Cathy and Steve said...

Hi, Lydia,

I am very new to your blog - I just found it and joined within the past week or so, but I am loving it so far! In fact, after a stressful day, I've had a relaxing evening wandering through your archived posts.

This post caught my eye because I have a bolt of fabric that is very similar to the fabric you used for this dress. I still don't know what I ultimately want to do with it but I am always looking for ideas. My piece is a heavier weight - kind of like a pique - so it wouldn't drape well for a dress. I see a very unusual but colorful summer coat or a curtain in my future LOL.

I agree with you about the value of piping and I use it liberally, especially when I am making things like pillows, clutches, totes, etc.

Like you, I was bedeviled by having to join the piping until my mom taught me a neat trick. When you start sewing, leave an un-sewn length of piping a couple of inches long, sort of like a tail.

When you get close to the end, 1- 2 inches before the place where they will join, snip the threads and remove the garment from the machine. Trim the length of piping so that both pieces will overlap by about a half inch or slightly more.
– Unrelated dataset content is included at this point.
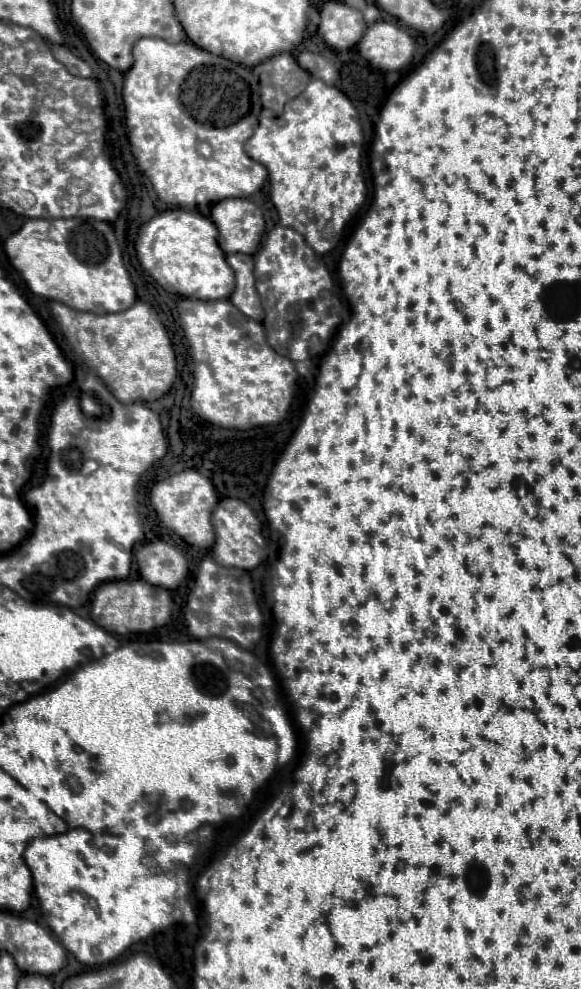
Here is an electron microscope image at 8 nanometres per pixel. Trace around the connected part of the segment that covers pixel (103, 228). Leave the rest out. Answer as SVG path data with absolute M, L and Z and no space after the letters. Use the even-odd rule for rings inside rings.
M30 218L6 240L4 248L12 266L36 296L94 314L128 310L136 302L134 284L124 266L112 224L108 222L90 218Z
This is going to be hard to explain, but trust me, it is so easy to do. Line up the pieces - the tails - of piping so that they overlap. If you are using the kind of piping that is corded, open up a short amount the seam of the piece that is going to overlap with a tiny pair of scissors or a seam ripper -- just the length of the overlap. Cut out the piece of cord that will overlap.
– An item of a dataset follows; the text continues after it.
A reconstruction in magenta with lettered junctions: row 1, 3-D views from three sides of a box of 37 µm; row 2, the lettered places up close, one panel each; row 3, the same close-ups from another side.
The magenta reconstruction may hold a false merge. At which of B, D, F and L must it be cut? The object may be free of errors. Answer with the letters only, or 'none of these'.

Trim the remaining fabric of the piping so that yo can fold the raw edge of the cut end under by an eighth to 3/16 of an inch and then lap that piece of cording fabric over the other piece of the piping. You can pin it all in place or hand baste it (That is what I usually do), and then finish it off with the machine.

I hope that makes sense. It is really easy and gives a nice even finish. You can also use that technique to join two pieces for a really large project, like a large cushion for a bench.

And now I am off to browse through many more of your wonderful posts!

Cathy from MA

Lydia said...

Cathy, it would be very helpful if you could one day do a picture step-by-step demonstration of this technique on one of your blogs. If you do, I'll put the link inside this post.